Home > news > TSMC reiterates plans to commercially produce 28nm chips later in 2011
2011-07-14

TSMC reiterates plans to commercially produce 28nm chips later in 2011

Traci Su, Taipei; Jessie Shen
 
Pure-play foundry Taiwan Semiconductor Manufacturing Company (TSMC) has said that its plans to start commercial production of chips using 28nm process this year remains unchanged. TSMC expects 28nm chips to start contributing to company revenues in the third quarter of 2011, and sales from the advanced technology will account for 2-3% of its total wafer sales in the last quarter of the year.

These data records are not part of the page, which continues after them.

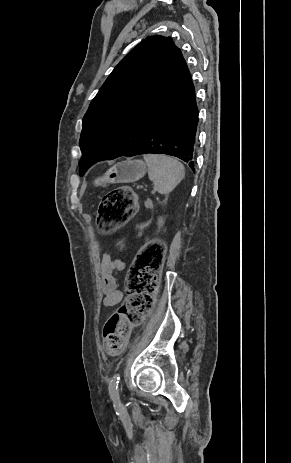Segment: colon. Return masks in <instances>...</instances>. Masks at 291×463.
I'll return each instance as SVG.
<instances>
[{"label":"colon","instance_id":"obj_1","mask_svg":"<svg viewBox=\"0 0 291 463\" xmlns=\"http://www.w3.org/2000/svg\"><path fill=\"white\" fill-rule=\"evenodd\" d=\"M137 202V195L129 187L109 191L99 204L97 227L101 231H111L124 225L136 211ZM164 253V244L154 240L145 244L136 255L125 279L126 298L104 325L103 344L107 353L122 352L131 327L150 315Z\"/></svg>","mask_w":291,"mask_h":463}]
</instances>
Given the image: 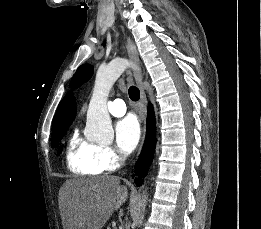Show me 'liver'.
<instances>
[{
	"label": "liver",
	"instance_id": "1",
	"mask_svg": "<svg viewBox=\"0 0 261 229\" xmlns=\"http://www.w3.org/2000/svg\"><path fill=\"white\" fill-rule=\"evenodd\" d=\"M66 229H103L113 211L128 199L118 177L71 179L64 185Z\"/></svg>",
	"mask_w": 261,
	"mask_h": 229
}]
</instances>
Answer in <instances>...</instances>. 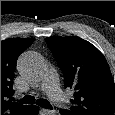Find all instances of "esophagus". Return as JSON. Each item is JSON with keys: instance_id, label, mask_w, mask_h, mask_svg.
Returning a JSON list of instances; mask_svg holds the SVG:
<instances>
[{"instance_id": "obj_1", "label": "esophagus", "mask_w": 115, "mask_h": 115, "mask_svg": "<svg viewBox=\"0 0 115 115\" xmlns=\"http://www.w3.org/2000/svg\"><path fill=\"white\" fill-rule=\"evenodd\" d=\"M40 113L43 114V115H54L55 110L41 109Z\"/></svg>"}]
</instances>
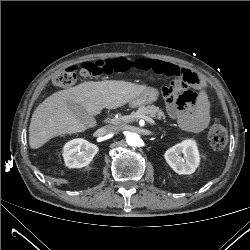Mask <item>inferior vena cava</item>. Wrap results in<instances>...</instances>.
<instances>
[{
	"label": "inferior vena cava",
	"instance_id": "obj_1",
	"mask_svg": "<svg viewBox=\"0 0 250 250\" xmlns=\"http://www.w3.org/2000/svg\"><path fill=\"white\" fill-rule=\"evenodd\" d=\"M104 131L106 133H116L119 131V128L117 126H113V125H106L104 127Z\"/></svg>",
	"mask_w": 250,
	"mask_h": 250
}]
</instances>
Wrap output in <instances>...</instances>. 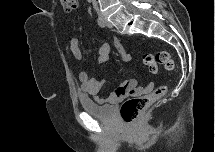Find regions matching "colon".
Returning a JSON list of instances; mask_svg holds the SVG:
<instances>
[{
    "mask_svg": "<svg viewBox=\"0 0 215 152\" xmlns=\"http://www.w3.org/2000/svg\"><path fill=\"white\" fill-rule=\"evenodd\" d=\"M63 9L66 13L73 12L77 7L76 0H63ZM144 65L152 72L158 71V66L166 70H173L174 61L168 51H159L155 55L146 54L143 57ZM167 92L165 85L158 86L152 93L142 97H131L124 100L120 105V116L128 124L134 122L139 114L155 100L162 98Z\"/></svg>",
    "mask_w": 215,
    "mask_h": 152,
    "instance_id": "1",
    "label": "colon"
}]
</instances>
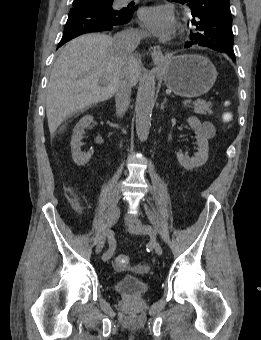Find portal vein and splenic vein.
I'll return each mask as SVG.
<instances>
[{"instance_id": "portal-vein-and-splenic-vein-1", "label": "portal vein and splenic vein", "mask_w": 261, "mask_h": 340, "mask_svg": "<svg viewBox=\"0 0 261 340\" xmlns=\"http://www.w3.org/2000/svg\"><path fill=\"white\" fill-rule=\"evenodd\" d=\"M192 102H193L192 99H187V100H184V101L182 102V104L185 106V105L190 104V103H192Z\"/></svg>"}]
</instances>
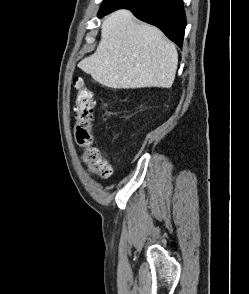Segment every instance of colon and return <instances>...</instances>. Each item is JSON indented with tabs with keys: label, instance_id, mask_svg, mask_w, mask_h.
<instances>
[{
	"label": "colon",
	"instance_id": "5ec220e1",
	"mask_svg": "<svg viewBox=\"0 0 249 294\" xmlns=\"http://www.w3.org/2000/svg\"><path fill=\"white\" fill-rule=\"evenodd\" d=\"M76 89L74 105V136L76 145L83 151L82 158L90 171L101 179L111 176L112 168L109 160L104 157L95 145L93 132L94 106L93 94L85 82L74 78Z\"/></svg>",
	"mask_w": 249,
	"mask_h": 294
}]
</instances>
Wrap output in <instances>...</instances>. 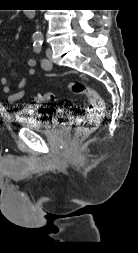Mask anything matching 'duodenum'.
I'll return each mask as SVG.
<instances>
[{
  "mask_svg": "<svg viewBox=\"0 0 138 253\" xmlns=\"http://www.w3.org/2000/svg\"><path fill=\"white\" fill-rule=\"evenodd\" d=\"M35 14H36V12L33 9H29L28 11H26V16L28 18H34Z\"/></svg>",
  "mask_w": 138,
  "mask_h": 253,
  "instance_id": "410a0bca",
  "label": "duodenum"
}]
</instances>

TSMC also reiterated its target of 20% growth in 2011 consolidated revenues (denominated in US dollars).

The remarks were made following speculation that launch of Nvidia's Kepler GPU generation may be pushed back to 2012 due to manufacturing issues at TSMC. However, according to Nvidia, its schedule has not changed. It expect to begin production in 2011 with products based on Kepler being available in 2012. AMD's upcoming Southern Islands GPU reportedly will have a similar schedule, industry sources have observed, with AMD also contracting TSMC to build the 28nm GPU generation.

Nobunaga Chai, semiconductor analyst at Digitimes Research, has commented that any production transfer will need to go through a certain learning curve before the process attains satisfactory yields, and it is understandable that current yield rates for TSMC's 28nm are not mature. Especially for performance-driven devices like GPUs, improving the yield rate would require more time than that for products with simpler architectures like FPGAs.

However, TSMC should find it easier to improve its yields on 28nm compared to 40nm as the latter requires equipment upgrades, Chai said. The foundry previously spent about a year raising its 40nm process yields to a satisfactory level.